This is power explicitly reserved for Congress, which is being extra-constitutionally seized by the President (on the pretext of "national security") with no public support. The problem here is electing a lawless president and putting the Congress in charge of a GOP which is full of unprincipled cowards from top to bottom, not the institutional framework.

shortrounddev2 2 days ago | parent | next [-]

If the answer to a lawless president is a cowardly and corrupt congress, then god help us. Economic policy simply cannot be trusted to politicians whose only incentive is re-election and serving campaign donors

jacobolus 2 days ago | parent [-]

That's true for every aspect of US government and society; having policy set by an elected legislature answerable to the people is how democracy works. If you want things to function better, start electing people who behave honorably and act in good faith and start demanding accountability from your representatives when they don't.

(Also, don't get your hopes up about the Federal Reserve in the current climate. Just like the Supreme Court or the FBI or the EPA or the NIH, the Federal Reserve is only as good as the people in charge, and Trump is doing what he can to seize control and abuse its powers for personal gain.)

philwelch 2 days ago | parent | prev [-]

The Trade Expansion Act of 1962, which is still current statutory law, empowers the president to set tariffs.
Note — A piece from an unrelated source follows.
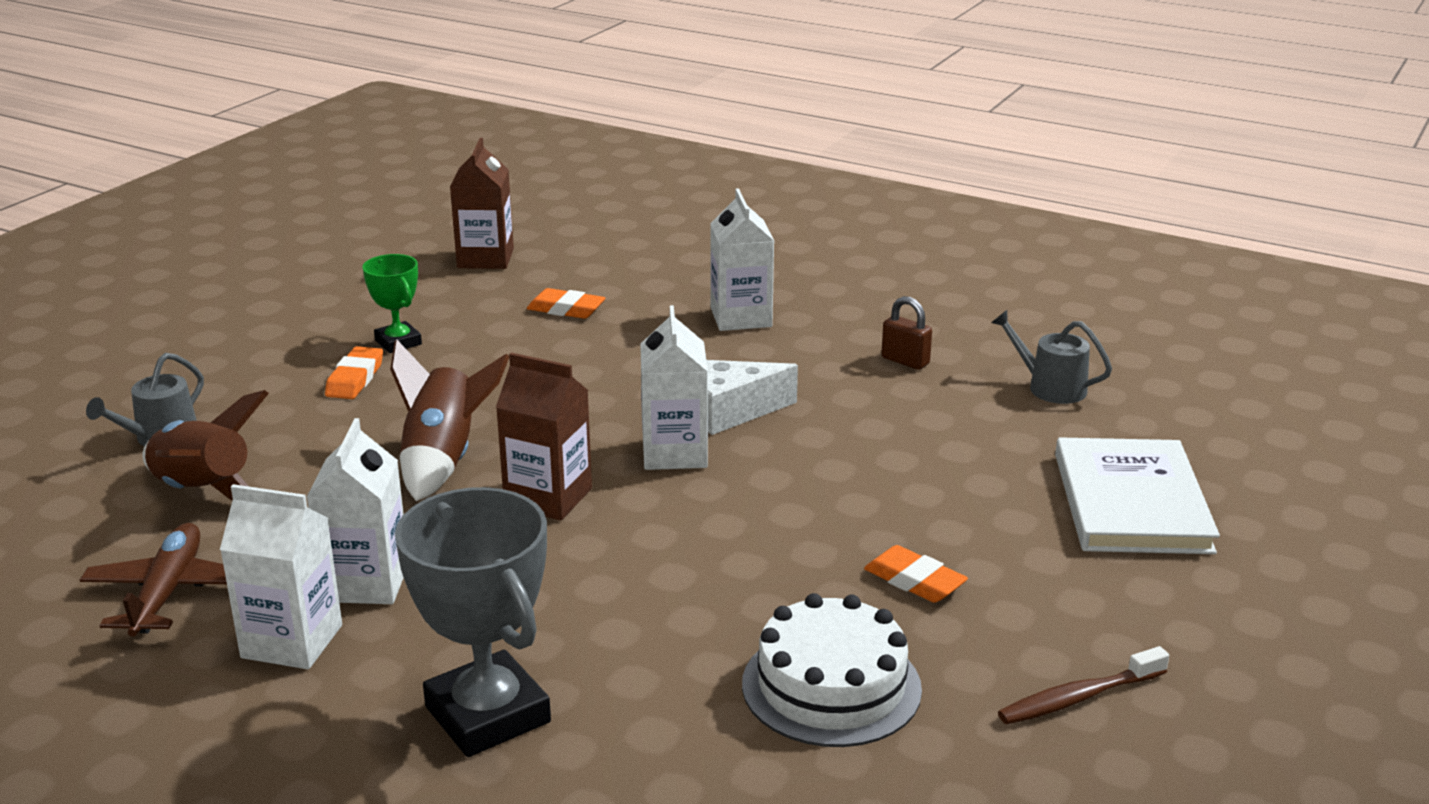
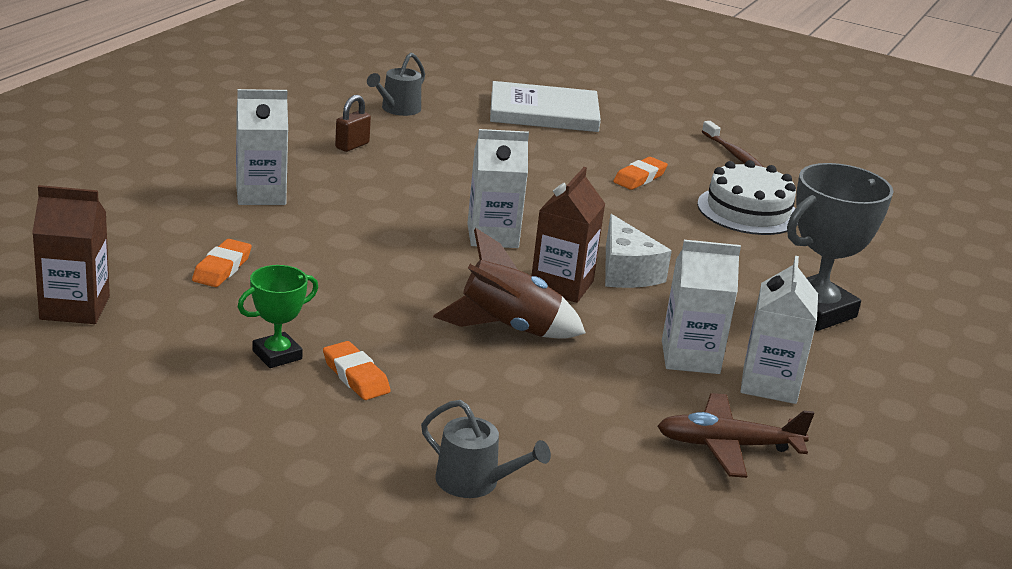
camera: 95 degrees left, 0 degrees up
brown rocket [142,390,269,501] -> none
orange eraser [325,346,383,399] -> orange eraser turned 45 degrees clockwise [323,341,391,400]
white cheese [706,360,798,435] -> white cheese moved to [605,214,672,288]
There’s an argument that Congress didn’t have the power to pass that law, but they did.

jacobolus 2 days ago | parent [-]

In my understanding, this is only applicable when "an article is being imported into the United States in such quantities or under such circumstances as to threaten or impair the national security". But "national security" is pretextual in this case.

philwelch 2 days ago | parent [-]

National security is one of the primary motivations for wanting to protect American industry in the first place; it’s hardly pretextual. And even if it was, the law states that whether or not national security is threatened is up to the judgment of the Secretary of Commerce.